Tom escuchaba los consejos con aquella media sonrisa que sabía que su padre no soportaba. A él no le preocupaba la autoestima de Tom, sino lo que opinarían los vecinos y la familia si su único hijo sólo llegaba a ser policía. Su padre nunca comprendió que se podía odiar a la gente siendo mejor que los demás. Porque él era mejor.
Miró el reloj. Las seis y trece minutos. Llamó a uno de los timbres del primer piso.
– ¿Hola? -dijo una voz de mujer.
– Es la policía -dijo Waaler-. ¿Puedes abrir?
– ¿Cómo sé que eres policía?
Una tía pakistaní, pensó Waaler, antes de pedirle que se asomase por la ventana para ver los coches de policía. La cerradura de la puerta zumbó.
– Quédate en casa -espetó Waaler al portero automático.

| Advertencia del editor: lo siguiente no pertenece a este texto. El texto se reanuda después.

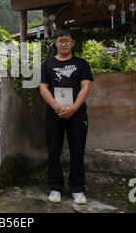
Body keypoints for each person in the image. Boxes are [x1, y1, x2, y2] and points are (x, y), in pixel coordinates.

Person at [40, 28, 93, 205]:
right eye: (60, 40)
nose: (63, 43)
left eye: (67, 40)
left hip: (77, 114)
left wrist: (73, 108)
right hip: (54, 115)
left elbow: (85, 87)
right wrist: (56, 106)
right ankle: (55, 187)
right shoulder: (47, 65)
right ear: (55, 43)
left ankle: (77, 188)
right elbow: (43, 88)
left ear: (73, 43)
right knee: (53, 150)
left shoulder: (82, 64)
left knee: (77, 151)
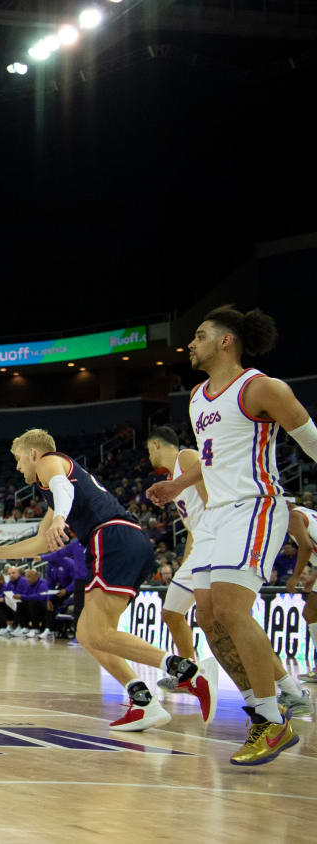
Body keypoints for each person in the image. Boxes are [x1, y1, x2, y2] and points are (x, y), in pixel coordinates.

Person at [0, 428, 212, 733]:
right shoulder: (54, 487)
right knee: (91, 634)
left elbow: (63, 488)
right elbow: (41, 543)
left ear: (33, 453)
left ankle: (187, 671)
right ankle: (143, 700)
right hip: (125, 542)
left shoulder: (50, 462)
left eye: (18, 458)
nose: (17, 466)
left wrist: (62, 519)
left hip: (113, 537)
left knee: (97, 633)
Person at [148, 307, 317, 763]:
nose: (190, 343)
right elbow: (211, 456)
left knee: (228, 605)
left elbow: (312, 440)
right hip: (217, 516)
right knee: (206, 616)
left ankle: (270, 719)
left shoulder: (261, 387)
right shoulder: (199, 398)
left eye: (199, 335)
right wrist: (178, 484)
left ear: (226, 342)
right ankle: (272, 699)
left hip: (255, 505)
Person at [145, 426, 209, 684]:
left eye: (149, 450)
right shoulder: (174, 477)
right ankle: (189, 673)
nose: (149, 456)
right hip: (200, 545)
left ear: (157, 445)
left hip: (214, 541)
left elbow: (211, 500)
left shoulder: (187, 457)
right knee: (171, 612)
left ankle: (277, 685)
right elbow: (192, 526)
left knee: (222, 618)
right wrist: (185, 564)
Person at [287, 504, 317, 683]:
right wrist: (313, 577)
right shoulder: (309, 513)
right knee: (311, 612)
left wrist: (295, 577)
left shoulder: (294, 516)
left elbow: (305, 548)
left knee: (311, 612)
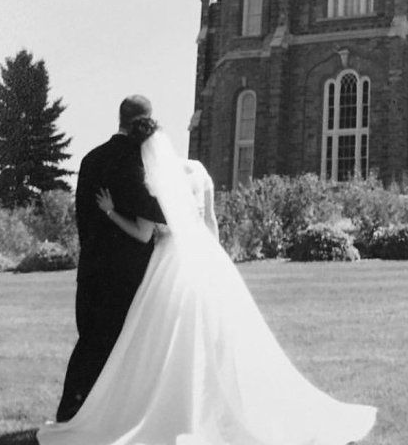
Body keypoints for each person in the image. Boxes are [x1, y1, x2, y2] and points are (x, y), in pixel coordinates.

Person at [38, 121, 377, 445]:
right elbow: (211, 222)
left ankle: (175, 411)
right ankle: (217, 410)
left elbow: (143, 235)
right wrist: (216, 264)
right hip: (206, 258)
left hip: (168, 262)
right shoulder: (199, 171)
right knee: (219, 340)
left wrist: (112, 211)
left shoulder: (153, 181)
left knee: (163, 341)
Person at [55, 94, 166, 423]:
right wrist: (182, 212)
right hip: (124, 275)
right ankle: (92, 417)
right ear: (146, 121)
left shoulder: (90, 159)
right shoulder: (135, 158)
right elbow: (143, 204)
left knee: (89, 343)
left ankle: (74, 412)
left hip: (90, 271)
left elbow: (82, 218)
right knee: (115, 348)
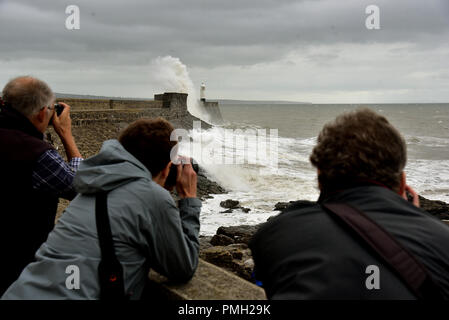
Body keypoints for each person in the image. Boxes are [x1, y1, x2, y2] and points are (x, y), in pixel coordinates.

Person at [250, 108, 449, 300]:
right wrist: (412, 221)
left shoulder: (277, 233)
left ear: (320, 177)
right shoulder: (442, 240)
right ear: (403, 182)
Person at [2, 117, 201, 300]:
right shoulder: (153, 197)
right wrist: (189, 198)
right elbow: (184, 266)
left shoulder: (90, 187)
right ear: (168, 167)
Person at [0, 76, 83, 295]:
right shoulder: (37, 154)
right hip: (17, 268)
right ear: (40, 113)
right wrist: (66, 134)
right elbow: (81, 187)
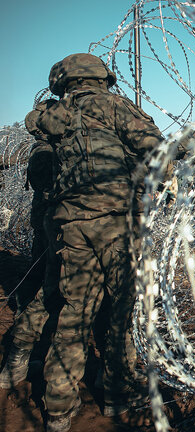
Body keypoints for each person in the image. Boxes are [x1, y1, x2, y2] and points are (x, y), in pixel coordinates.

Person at [36, 53, 165, 432]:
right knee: (121, 311)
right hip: (116, 224)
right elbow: (159, 153)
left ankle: (58, 406)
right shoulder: (113, 105)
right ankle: (118, 391)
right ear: (99, 78)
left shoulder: (54, 116)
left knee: (75, 312)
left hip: (72, 226)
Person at [0, 99, 62, 389]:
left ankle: (18, 360)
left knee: (43, 285)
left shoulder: (47, 147)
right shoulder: (48, 149)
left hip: (52, 225)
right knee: (46, 288)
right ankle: (24, 360)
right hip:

Waaler apostó a un hombre en el patio interior, junto a la escalera de incendios. Cuando consultó los planos del edificio por intranet, memorizó la ubicación del apartamento de Harry y vio que no había escalera trasera de la que preocuparse.
Armados con sendos MP3 colgados del hombro, Waaler y dos hombres subieron sigilosamente las desgastadas escaleras de madera. Waaler se detuvo en el tercero y señaló hacia la puerta que no tenía y que, en realidad, nunca había necesitado una placa con el nombre. Miró a los otros dos. Sus cajas torácicas ascendían y descendían bajo los uniformes, aunque no por el esfuerzo de haber subido las escaleras.